The photoconductive materials which may be used to form the photoconductor layer can be inorganic or organic photoconductors and include, but are not limited to, selenium and selenium alloys, with or without a thin protective overlayer of insulating material; cadmium sulfide; Pacogem; cadmium sulfoselenide; phthalocyanine binder coatings; and polyvinyl carbozle sensitized with 2, 4, 7 -trinitrofluoronone. A conductive support material (not shown) is utilized in conjunction with the photoreceptors and can be formed of the conventional materials such as aluminum, brass, copper, zinc, or the like having the necessary conductive properties.
A thin film of dielectric material 11 is fed from supply roll 12 past positioning and tensioning roll 13 to prevent ripples when dielectric web 11 is brought into contact with the surface of photoconductor 10. The dielectric web 11 should be present on the surface of the photoconductor as a smooth film as completely free of ripples as possible.

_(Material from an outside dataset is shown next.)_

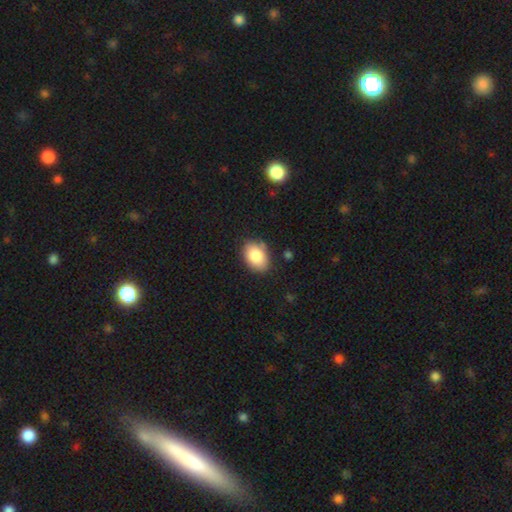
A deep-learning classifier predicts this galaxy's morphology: This appears to be a smooth galaxy with no disk features (84%) that is in between round and cigar-shaped (84%). Merging: none (81%).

Any suitable dielectric material may be employed as the interposed film or web in the practice of this invention. Typically, the web should have sufficient tensile strength and dimensional stability to enable it to be readily interposed and maintained in uniform contact with the imaging surface with an air gap A therebetween, and adequate resistivity and dielectric strength to enable development in response to an electrostatic charge pattern present on the surface of the film. To provide the necessary mechanical properties and to maintain the film in this type of contact with the imaging surface without distortion of the film, it is generally preferred that the film have a tensile strength greater than about 4,000 pounds per square inch and the percent elongation of the film be very small. Typically, the films are nonporous and from about 6 microns to about 75 microns in thickness. Six microns is generally the lower limit due to the general inability to mechanically handle thinner films. The upper limit of about 75 microns is generally the thickness through which development may take place without significant loss of image charge density. In addition, the voltage applied to the developer roll to induce developer transfer generally increases with the thickness of the interposed film. For film thickness greater than about 75 microns, for example, voltages greater than about 1,000 volts may be necessary. On the other hand, with increasing dielectric film thickness the handling of the film during the interposition, development, transfer and separating operations is more readily facilitated. Optimum balance between mechanical handling of the film and deterioration of image resolution is generally achieved with films having a thickness of from about 12 to about 50 microns. Preferably, we employ films having a thickness of from about 12 to 25 microns. The interposed films typically have volume resistivities greater than about 1010 ohm-cm. Typically, the interposed films having dielectric constants greater than about 2.2.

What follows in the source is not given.